O ataque com armas químicas em Ghouta foi um ‘holocausto’, mas 10 anos depois não há nenhuma mudança real

Ao nos aproximarmos do 10º aniversário desta semana do ataque com armas químicas em Ghouta perpetrado pelo regime sírio de Bashar Al-Assad, vale a pena perguntar se algo mudou. A inação internacional logo após o ataque – o primeiro desse tipo no conflito naquele momento – levou o então primeiro-ministro do Reino Unido, David Cameron, a observar que o mundo não aprendeu a lição com o Holocausto. Essas foram palavras poderosas, mas, como mostraram os últimos 12 anos da repressão de Assad ao povo da Síria, palavras são tudo o que a comunidade internacional tem oferecido.

Assassinatos na Síria acontecem em escala industrial desde 2011. Acusações críveis de crimes de guerra e crimes contra a humanidade foram feitas contra o regime de Assad e, se não fosse pela pesada estrutura legal internacional e o veto do Conselho de Segurança da ONU, o regime sênior figuras estariam enfrentando total responsabilidade legal. Embora o presidente dos EUA, Barack Obama, tenha falado de uma linha vermelha em 2012, suas palavras pareciam sugerir que, por mais abominável que seja o uso de armas químicas, as armas convencionais eram boas; sua “linha vermelha” referia-se apenas à primeira.

A ONU faz vista grossa ao bombardeio em Ghouta Oriental, na Síria [Sabaaneh/Monitor do Oriente Médio]

Hoje, a situação parece um pouco diferente. O povo sírio nas áreas controladas pelo governo geralmente não enfrenta ataques indiscriminados diários das forças do regime, mas a vida cotidiana é terrível. A economia essencialmente entrou em colapso e o valor da moeda há muito vem despencando. Para os sírios comuns que não dependem de remessas do exterior ou não têm conexões com o aparato estatal, a vida é basicamente impossível de viver. Falta dignidade humana básica quando os sírios têm pouco acesso a água potável e eletricidade, e os prestadores de serviços estatais são muito incompetentes e corruptos para resolver os problemas do governo local.

A normalização agora legitimou Assad e enviou os sinais errados; não melhorou a vida do povo sírio e, embora o conceito fosse falho, sua execução foi igualmente ruim. O regime não foi solicitado a fazer nenhuma concessão real como condição para a normalização, e o flagelo do comércio de Captagon – a droga que está alimentando a economia da Síria no momento – continua inabalável. Nenhuma promessa foi feita sobre o destino dos prisioneiros e detidos políticos, e a Resolução 2254 da ONU e o movimento em direção a um acordo político foram silenciosamente esquecidos.

LEIA: Menina síria de Ghouta é indicada ao Prêmio da Paz Infantil 2020

E embora a normalização tenha sido liderada pela Liga Árabe, é difícil imaginar que seus estados membros tenham avançado sem o endosso tácito dos EUA, mesmo que o presidente Joe Biden não vá nessa direção publicamente em um futuro próximo. Qualquer envolvimento com o regime de Assad é inútil; o homem e o sistema por trás dele nunca negociarão de boa fé, e ele foi entrevistado recentemente gabando-se de como driblou as sanções dos EUA. Assad não se preocupa com nada e ninguém além de sua própria autopreservação.
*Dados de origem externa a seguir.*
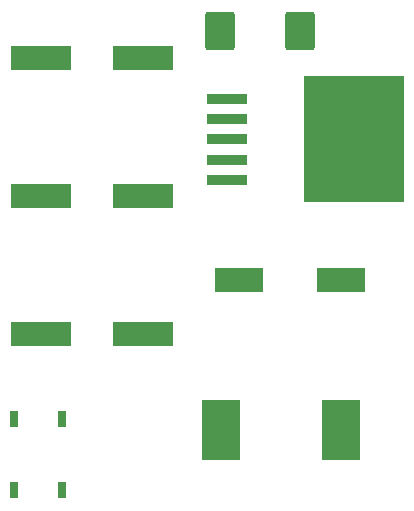
<source format=gbr>
%TF.GenerationSoftware,KiCad,Pcbnew,7.0.6*%
%TF.CreationDate,2025-01-04T15:57:42+10:30*%
%TF.ProjectId,Security System SMPS,53656375-7269-4747-9920-53797374656d,rev?*%
%TF.SameCoordinates,Original*%
%TF.FileFunction,Paste,Top*%
%TF.FilePolarity,Positive*%
%FSLAX46Y46*%
G04 Gerber Fmt 4.6, Leading zero omitted, Abs format (unit mm)*
G04 Created by KiCad (PCBNEW 7.0.6) date 2025-01-04 15:57:42*
%MOMM*%
%LPD*%
G01*
G04 APERTURE LIST*
G04 Aperture macros list*
%AMRoundRect*
0 Rectangle with rounded corners*
0 $1 Rounding radius*
0 $2 $3 $4 $5 $6 $7 $8 $9 X,Y pos of 4 corners*
0 Add a 4 corners polygon primitive as box body*
4,1,4,$2,$3,$4,$5,$6,$7,$8,$9,$2,$3,0*
0 Add four circle primitives for the rounded corners*
1,1,$1+$1,$2,$3*
1,1,$1+$1,$4,$5*
1,1,$1+$1,$6,$7*
1,1,$1+$1,$8,$9*
0 Add four rect primitives between the rounded corners*
20,1,$1+$1,$2,$3,$4,$5,0*
20,1,$1+$1,$4,$5,$6,$7,0*
20,1,$1+$1,$6,$7,$8,$9,0*
20,1,$1+$1,$8,$9,$2,$3,0*%
G04 Aperture macros list end*
%ADD10R,3.493999X0.964400*%
%ADD11R,8.458200X10.718800*%
%ADD12R,0.761200X1.454899*%
%ADD13R,3.300000X5.050000*%
%ADD14RoundRect,0.250000X1.000000X-1.400000X1.000000X1.400000X-1.000000X1.400000X-1.000000X-1.400000X0*%
%ADD15R,4.100000X2.000000*%
%ADD16R,5.100000X2.150000*%
G04 APERTURE END LIST*
D10*
%TO.C,U2*%
X126463800Y-72796400D03*
X126463800Y-74498200D03*
X126463800Y-76200000D03*
X126463800Y-77901800D03*
X126463800Y-79603600D03*
D11*
X137246100Y-76200000D03*
%TD*%
D12*
%TO.C,U1*%
X108489999Y-105896148D03*
X112490001Y-105896148D03*
X112490001Y-99843852D03*
X108489999Y-99843852D03*
%TD*%
D13*
%TO.C,L1*%
X136164000Y-100838000D03*
X125964000Y-100838000D03*
%TD*%
D14*
%TO.C,D1*%
X125886000Y-67056000D03*
X132686000Y-67056000D03*
%TD*%
D15*
%TO.C,C4*%
X127476000Y-88138000D03*
X136176000Y-88138000D03*
%TD*%
D16*
%TO.C,C3*%
X119380000Y-69342000D03*
X110780000Y-69342000D03*
%TD*%
%TO.C,C2*%
X119362000Y-80968000D03*
X110762000Y-80968000D03*
%TD*%
%TO.C,C1*%
X119380000Y-92710000D03*
X110780000Y-92710000D03*
%TD*%
M02*

</source>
A esperança, porém, brota eterna. Após mais de 12 anos de conflito, o povo sírio continua a organizar protestos e manifestações. Nos últimos dias, isso foi visto em Al-Suwayda, com manifestantes entoando slogans anti-Assad semelhantes aos usados em 2011 e 2012.
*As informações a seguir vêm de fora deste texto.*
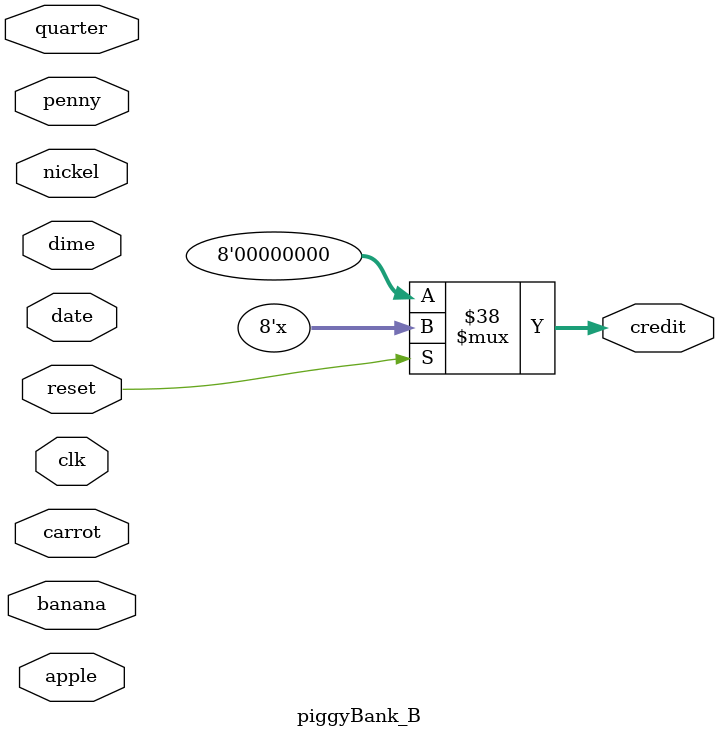
<source format=v>
module piggyBank_B(clk, reset, penny, nickel, dime, quarter, apple, banana, carrot, date, credit);
  input clk, reset;
  input penny, nickel, dime, quarter; //1cent, 5cents, 10cents, 25cents
  input apple, banana, carrot, date;
  output reg [7:0] credit;
  reg state, next_state;
  
  always @(posedge clk)
  begin
    state <= next_state;
  end
  
  always @(reset or penny or nickel or dime or quarter or apple or banana or carrot or date)
  begin
    if (~reset)
      begin
        credit <= 8'b00000000;
      end
    
    else if (reset)
      begin
        if (penny)
          credit <= credit + 8'b00000001;
        else if (nickel)
          credit <= credit + 8'b00000101;
        else if (dime)
          credit <= credit + 8'b00001010;
        else if (quarter)
          credit <= credit + 8'b00011001;
        else if (apple)
          credit <= credit - 8'b01001011;
        else if (banana)
          credit <= credit - 8'b00010100;
        else if (carrot)
          credit <= credit - 8'b00011110;
        else if (date)
          credit <= credit - 8'b00101000;
      end
  end
    
endmodule


</source>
Essa dissidência é incomum em áreas controladas pelo governo, mas se há uma coisa que 12 longos anos mostraram é que a barreira do medo foi quebrada. A vitória de Assad é pírrica; a dinastia e o regime não podem se sustentar para sempre, e o povo sírio tem o direito de questionar se não basta a família Assad ter governado a Síria por mais de meio século. Terão que aceitar que o regime continue no poder por mais cinquenta anos?

LEIA: Uma década depois da guerra da Síria, Assad não tem nenhum fundamento moral para se agarrar

As opiniões expressas neste artigo são de responsabilidade do autor e não refletem necessariamente a política editorial do Middle East Monitor.